EXTRAIT PROPOSÉ:
En voyageant, en écrivant

Après un an

Le vent du nord s’était réveillé. Ultime nuit sur l’Ile Cannelle. La veille au soir le Portugal nous avait accueillis du côté de Castro Marim où nous avions passé la soirée dans la bodega tenue par Pierre, un Belge venu s’installer en Algarve après avoir vécu trente-quatre ans à Lisbonne. Tapas et vin bio vinifié près de Lisbonne à l’ombre du toit d’un roof-top avec vue sur le fleuve, l’Espagne voisine, le château et les marais salants qui s’étirent jusque Villa Real. Il aurait fallu dormir davantage, profiter de l’occasion offerte de se reposer encore. Les heures qui précèdent un vol matinal sont rarement propices au sommeil. On tourne et retourne dans les draps, un regard sur la montre, attentif aux bruits inconnus qui annoncent l’aube : la mise en route de l’arrosage automatique en contrebas de l’immeuble, les premiers camions venant ravitailler les bars et hôtels qui bordent la plage voisine.

Les souvenirs fugaces des journées andalouses peuplaient l’insomnie. Un soir, j’avais marché seul jusqu’à la côte. Sur la dune bientôt endormie, quelques couples dînaient face au soleil couchant. Les rires fusaient. Je regardai longuement les pêcheurs de tellines avant de m’allonger sur le sable, inquiet de la réaction possible des mouettes voisines, paisible pourtant, guettant l’apparition d’un mince croissant de lune et du rideau sombre sur lequel se projette la voie lactée. A l’ouest, les dernières lueurs enflammaient les collines qui se confondaient avec les nuages aux reflets incertains dans l’eau calme où croisent les orques. J’espérais apercevoir un long aileron noir se détacher à l’horizon. Elles sont une cinquantaine qui vivent entre Gibraltar et la Bretagne, au gré des migrations des thons, effrayant parfois les navigateurs qui osent s’aventurer trop au large.

DONNÉES SOURCE:
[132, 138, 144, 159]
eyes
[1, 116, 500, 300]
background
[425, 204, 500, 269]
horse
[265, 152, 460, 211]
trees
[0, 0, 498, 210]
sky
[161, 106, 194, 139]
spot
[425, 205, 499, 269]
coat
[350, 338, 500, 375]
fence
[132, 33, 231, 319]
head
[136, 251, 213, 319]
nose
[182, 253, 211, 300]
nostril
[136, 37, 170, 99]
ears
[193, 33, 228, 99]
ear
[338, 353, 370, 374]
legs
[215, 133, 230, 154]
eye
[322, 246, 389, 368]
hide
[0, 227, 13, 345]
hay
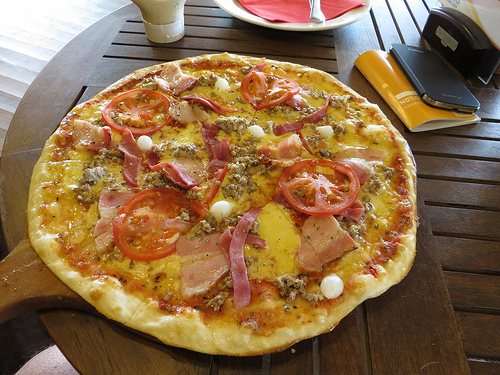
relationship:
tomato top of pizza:
[276, 155, 362, 217] [27, 49, 421, 354]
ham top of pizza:
[228, 201, 261, 309] [27, 49, 421, 354]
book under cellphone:
[353, 48, 480, 131] [390, 39, 481, 114]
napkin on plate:
[238, 1, 366, 23] [212, 0, 372, 32]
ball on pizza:
[315, 275, 346, 300] [27, 49, 421, 354]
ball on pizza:
[135, 134, 155, 150] [27, 49, 421, 354]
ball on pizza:
[210, 199, 233, 220] [27, 49, 421, 354]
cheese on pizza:
[249, 200, 299, 277] [27, 49, 421, 354]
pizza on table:
[27, 49, 421, 354] [0, 2, 497, 372]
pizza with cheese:
[27, 49, 421, 354] [110, 257, 178, 296]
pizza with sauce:
[27, 49, 421, 354] [374, 153, 413, 262]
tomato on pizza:
[112, 184, 209, 258] [27, 49, 421, 354]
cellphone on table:
[390, 39, 481, 114] [0, 2, 497, 372]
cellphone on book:
[390, 39, 481, 114] [353, 48, 480, 131]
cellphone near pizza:
[390, 39, 481, 114] [27, 49, 421, 354]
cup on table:
[128, 1, 187, 43] [0, 2, 497, 372]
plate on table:
[212, 0, 372, 32] [0, 2, 497, 372]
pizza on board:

CONSIGNES:
1. Dans le récit de voyage, substituez « ramasseurs de coquillages » à « pêcheurs de tellines » et recopiez tout le passage compris entre « Les souvenirs fugaces » et « trop au large. ».
2. Prolongez le récit de voyage en Andalousie au-delà de sa dernière phrase.
Les lignes placées après le récit de voyage proviennent d'une autre source.

CORRIGÉ:
1.
Les souvenirs fugaces des journées andalouses peuplaient l’insomnie. Un soir, j’avais marché seul jusqu’à la côte. Sur la dune bientôt endormie, quelques couples dînaient face au soleil couchant. Les rires fusaient. Je regardai longuement les ramasseurs de coquillages avant de m’allonger sur le sable, inquiet de la réaction possible des mouettes voisines, paisible pourtant, guettant l’apparition d’un mince croissant de lune et du rideau sombre sur lequel se projette la voie lactée. A l’ouest, les dernières lueurs enflammaient les collines qui se confondaient avec les nuages aux reflets incertains dans l’eau calme où croisent les orques. J’espérais apercevoir un long aileron noir se détacher à l’horizon. Elles sont une cinquantaine qui vivent entre Gibraltar et la Bretagne, au gré des migrations des thons, effrayant parfois les navigateurs qui osent s’aventurer trop au large.

2.
L’idée terrible que je n’ai au fond rien à dire, rien à écrire me hante depuis plusieurs jours. Je récolte des mots éparpillés, des bouts de phrases, dans l’attente de la logique que mon esprit connaît déjà, mais se refuse à dévoiler, me laissant seul, incertain, face à la page blanche et rebelle. Les images se succèdent, tanguent devant mes yeux fatigués. Je ne perçois pas encore le spleen qui habitera ma solitude. On n’échappe pas au destin. A peine peut-on tenter de lui donner un jour meilleur. Faut-il transiger ?

J’ai partagé mes doutes avec Christian Ghiotti (1) qui m’a fait part du vide identique dans lequel il se trouve. Tous deux puisons ce qui nous reste de poésie dans les souvenirs et la mélancolie. Ah, ressentir plus souvent le jaillissement spontané des mots, du moins comprendre la physiologie de l’inspiration ! La seule mécanique qui fonctionne : voyager, vivre, rire et pleurer. A force de paysages anciens ou nouveaux, de rencontres, de lectures, forger un destin. Plusieurs vies se mêlent, se superposent, s’imbriquent sans qu’on ne puisse, in fine, réussir à les discerner. Si je ferme les yeux un instant, je voyage. Allongé dans une chambre d’hôtel, que borderait le lac Ontario en hiver, je suis le narrateur d’une longue variation, aria empruntée à Bach et à Glenn Gould. Magie imprévisible des mots : il suffit d’une transmutation de genre pour que l’obstacle devienne musique. Mes pensées dansent sur une partition invisible, se nourrissent de notes nouvelles qu’elles n’identifient pas immédiatement dans le brouhaha continu d’informations et d’impressions troubles qui les entourent.

Le mécanisme est incertain, improbable c’est à dire probabiliste. A l’instant où je ponctue cette dernière phrase, je suis assis dans l’immense salon, plongé dans une obscurité douce, qui fait face à la terrasse que borde la maison. A deux pas, j’entends le souffle régulier de la chienne couchée au pied d’un meuble hollandais, tandis que l’odeur des croissants, en train de cuire, envahit lentement le rez-de-chaussée. Dehors il pleut. La météo semble ponctuer l’été avant l’heure. Mes réflexions s’enchainent, tournoient, occupent l’espace qui m’entoure comme une ronde qui longerait les murs, de plus en plus vite, insaisissable et secrète. Puis la sentence, implacable : à quoi bon exposer tout cela ?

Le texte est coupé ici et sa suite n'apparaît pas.